The women smash the nut with a stone to get the inner nut, and then smash again to get the seed. Hard work.

The seeds are ground to a paste the consistency of runny peanut butter, which is then hand squeezed and compressed until the solids and the oil separate. If the nuts are roasted, it becomes cooking argun oil. If it is not roasted, the oil is cosmetic. Apparently, it cures everything. Olivia uses it for her hair, so we bought some. 250 MAD for 60mls.
I haven’t given much indication of prices in Morocco. They vary a lot. Six dirham (MAD) is about one Aussie dollar (AUD). A standard bottle of coke can cost 5-50 MAD depending on where you buy it, supermarket or sitdown cafe. So $1.80 to $8.10.
Dinner can cost 25 MAD for a taco (think souvelaki) or 130 for a meal with a local family. A G&T in a rooftop bar costs 100 MAD for a very generous pour. As in all countries which shy away from fixed pricing, checking before you start is vital.
Saouira (Sew – air – ah)
Although the full name is Essaouira, everyone (well mostly Moroccans) just calls it Saouira, which means beautiful design or picture perfect. It is a port and trading hub.

We were to spend two nights in a hotel in the Medina. No cars enter this space, so we hired a porter to move our luggage in a cart. The Medina has about four gates or entrances and is otherwise protected by high walls.

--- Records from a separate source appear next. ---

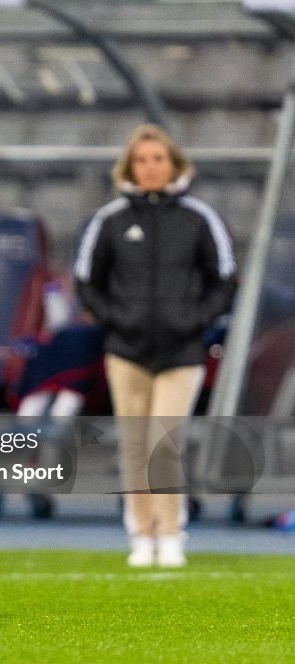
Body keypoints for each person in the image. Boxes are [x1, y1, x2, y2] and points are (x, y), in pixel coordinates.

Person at [74, 123, 237, 568]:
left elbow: (224, 279)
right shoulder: (110, 221)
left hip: (181, 353)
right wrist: (115, 319)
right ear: (130, 166)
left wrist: (194, 321)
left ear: (175, 165)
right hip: (126, 352)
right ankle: (140, 535)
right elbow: (86, 280)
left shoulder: (198, 219)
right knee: (134, 447)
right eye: (142, 160)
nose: (150, 168)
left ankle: (171, 534)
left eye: (158, 159)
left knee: (164, 444)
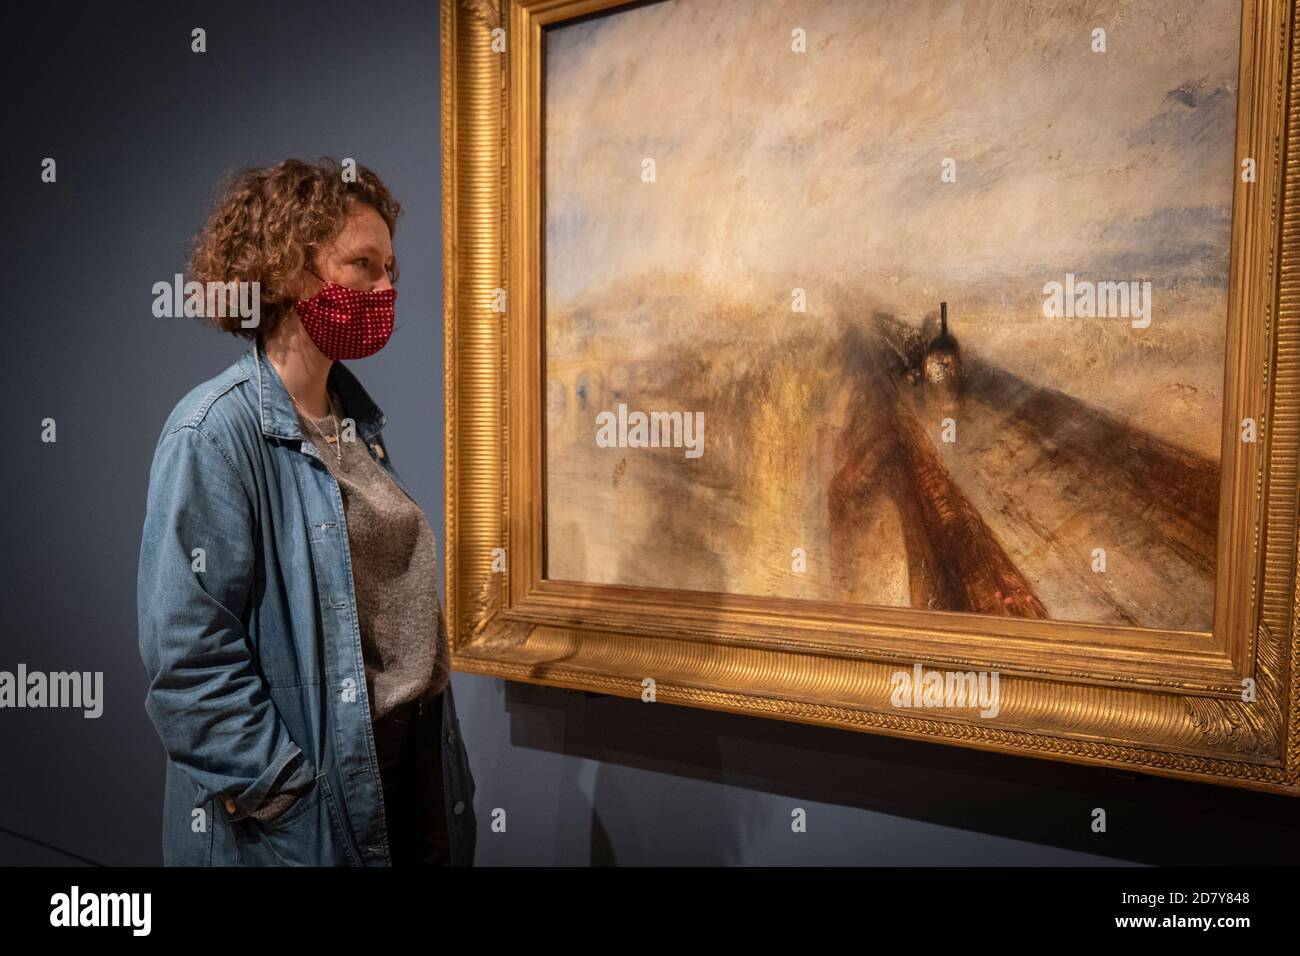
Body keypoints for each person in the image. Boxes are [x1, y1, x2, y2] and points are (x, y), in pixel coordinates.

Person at [136, 157, 476, 866]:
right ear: (288, 272)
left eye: (391, 270)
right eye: (363, 265)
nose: (386, 289)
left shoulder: (354, 422)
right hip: (311, 798)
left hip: (406, 768)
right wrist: (287, 797)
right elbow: (190, 663)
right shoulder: (212, 431)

We spent our early evening walking around the water front and generally trying to get our bearings. The medina is not big, but the alleyways can get a bit tangled, so it helps to have a few landmarks to look for.
Hello kitty
Yet again, it was a town of cats. These cats were introduced during plague times and are well looked after by the city. They are all vaccinated from rabbies and desexed. They were for the most part very healthy specimins, and it was nice to finally be able to pet them.

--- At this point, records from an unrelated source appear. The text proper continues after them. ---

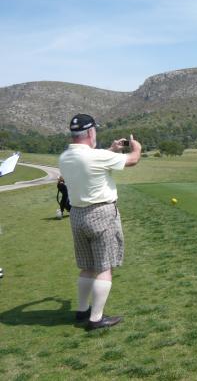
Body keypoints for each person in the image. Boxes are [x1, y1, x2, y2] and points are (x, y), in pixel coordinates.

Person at [59, 113, 141, 330]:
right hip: (101, 213)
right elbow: (132, 160)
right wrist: (136, 147)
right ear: (90, 132)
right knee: (104, 267)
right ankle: (96, 318)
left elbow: (90, 159)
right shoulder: (96, 157)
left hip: (77, 215)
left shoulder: (65, 156)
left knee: (87, 266)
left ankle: (82, 309)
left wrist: (111, 150)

Sun setting in the Atlantic

The latter part of our evening was spent walking along the beach and waiting for the magmificant sunset to fall. Some of the girls did dip their toes in, but it was cold. I don’t think we will be doing a re-enactment of the Midelt ice-bath!

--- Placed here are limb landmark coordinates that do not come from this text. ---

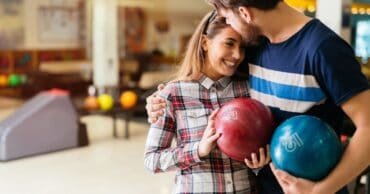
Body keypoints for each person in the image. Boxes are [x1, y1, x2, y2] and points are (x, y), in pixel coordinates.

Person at [146, 0, 370, 194]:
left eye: (227, 17)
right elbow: (209, 79)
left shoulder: (324, 49)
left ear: (245, 13)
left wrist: (320, 191)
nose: (228, 25)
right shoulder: (253, 46)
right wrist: (160, 100)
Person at [144, 11, 270, 194]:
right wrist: (198, 150)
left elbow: (265, 143)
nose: (237, 55)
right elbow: (152, 160)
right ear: (205, 43)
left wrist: (261, 162)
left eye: (242, 47)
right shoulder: (173, 93)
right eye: (229, 43)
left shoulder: (250, 90)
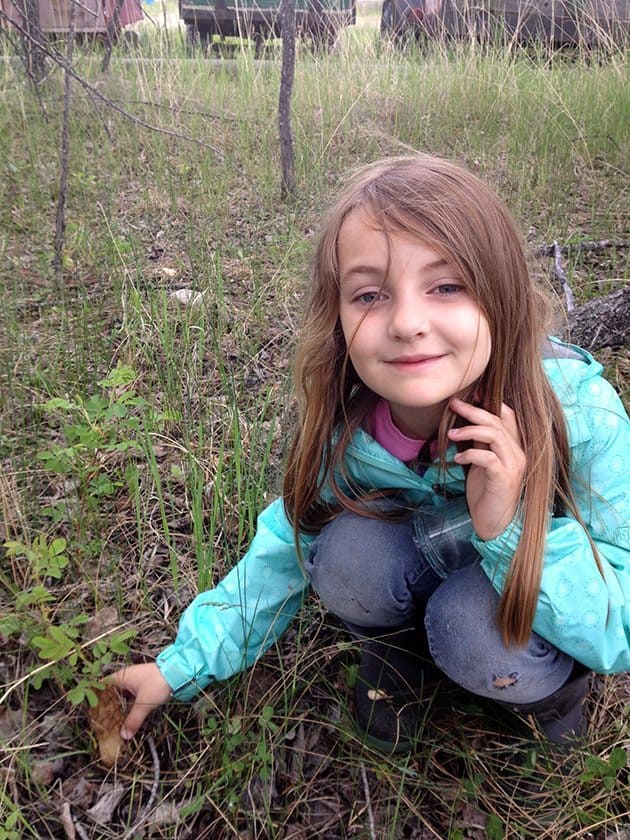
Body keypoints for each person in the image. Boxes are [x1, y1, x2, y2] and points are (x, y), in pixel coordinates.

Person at [112, 155, 629, 753]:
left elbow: (620, 623)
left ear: (502, 296)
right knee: (345, 553)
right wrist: (178, 668)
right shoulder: (348, 431)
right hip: (426, 563)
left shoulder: (579, 417)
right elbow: (284, 553)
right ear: (337, 318)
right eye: (369, 294)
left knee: (469, 627)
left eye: (447, 286)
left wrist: (509, 531)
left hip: (510, 612)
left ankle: (547, 696)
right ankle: (396, 656)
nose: (407, 323)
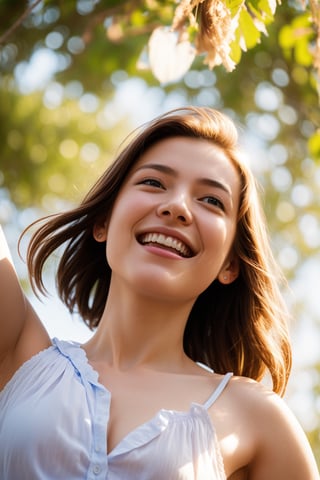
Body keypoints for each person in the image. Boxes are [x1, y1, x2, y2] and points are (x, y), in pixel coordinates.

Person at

It was a relaxing way to finish three days of intensive driving. We grabbed a quick but filling meal of salad, chips and either falaffel or chicken.
The call to prayer
WHAT! The medina has three mosques, so three minarets, and three Muezzins all calling good muslims to prayer – right opposite our window. I didn’t get to record it properly from my bedroom window, but this gives you an idea. Turn your volume up for the best effect.
They have five prayer times a day; Fajr, Dhuhr, Asr, Magrib, Isha. (A list worth remembering for your next Quiz Night competition.)
And so to bed, with the hope of a good nights sleep.